§ **WHAT IS NEEDED**
Express the records below as a JSON list of strings, one string per line, with blank lines omitted. Cover every record, but leave the pictures out of your answer.

§ **DATASET EXCERPTS**
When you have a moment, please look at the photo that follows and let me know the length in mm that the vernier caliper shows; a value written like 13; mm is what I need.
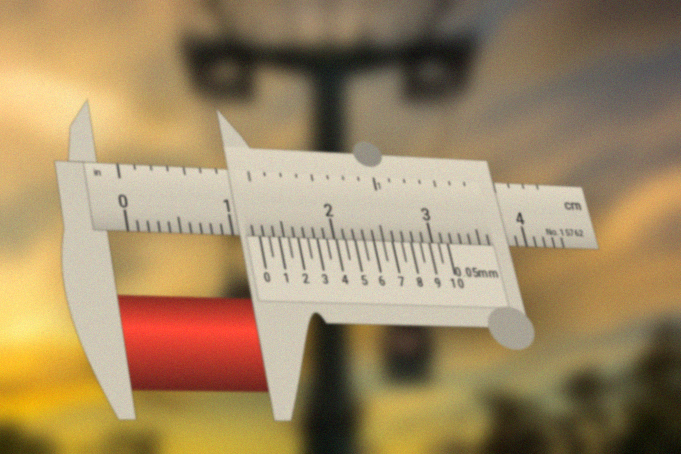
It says 12.6; mm
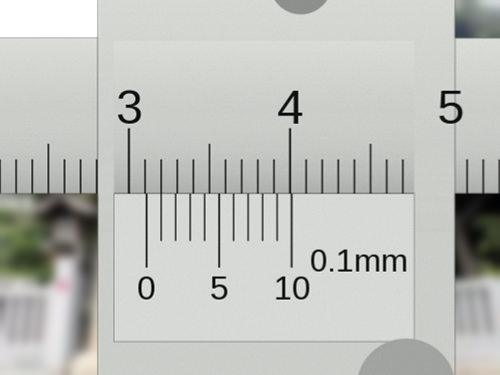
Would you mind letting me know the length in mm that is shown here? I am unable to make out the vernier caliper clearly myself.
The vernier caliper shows 31.1 mm
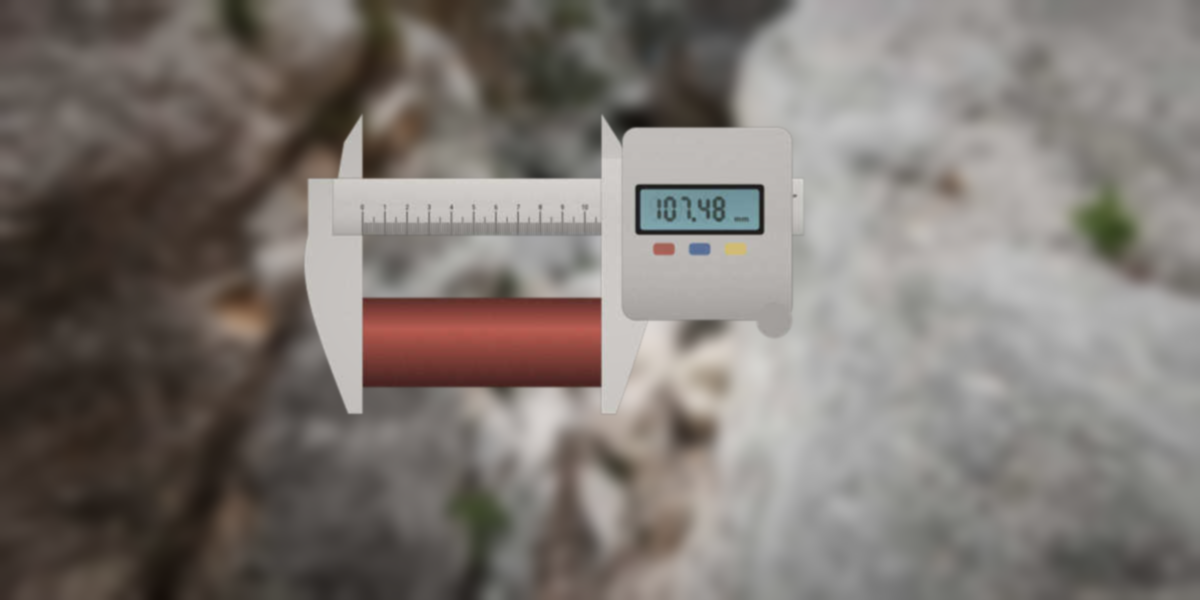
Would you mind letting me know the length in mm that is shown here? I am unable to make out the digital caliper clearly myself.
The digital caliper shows 107.48 mm
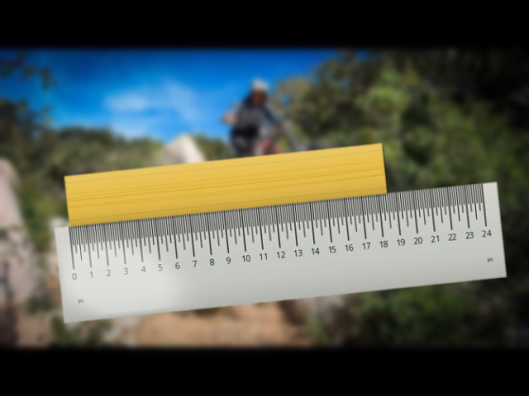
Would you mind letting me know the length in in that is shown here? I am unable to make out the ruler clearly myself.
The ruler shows 18.5 in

§ **WRITTEN REPLY**
[
  "When you have a moment, please look at the photo that follows and let me know the length in mm that the vernier caliper shows; a value written like 13; mm is what I need.",
  "It says 12.6; mm",
  "Would you mind letting me know the length in mm that is shown here? I am unable to make out the vernier caliper clearly myself.",
  "The vernier caliper shows 31.1 mm",
  "Would you mind letting me know the length in mm that is shown here? I am unable to make out the digital caliper clearly myself.",
  "The digital caliper shows 107.48 mm",
  "Would you mind letting me know the length in in that is shown here? I am unable to make out the ruler clearly myself.",
  "The ruler shows 18.5 in"
]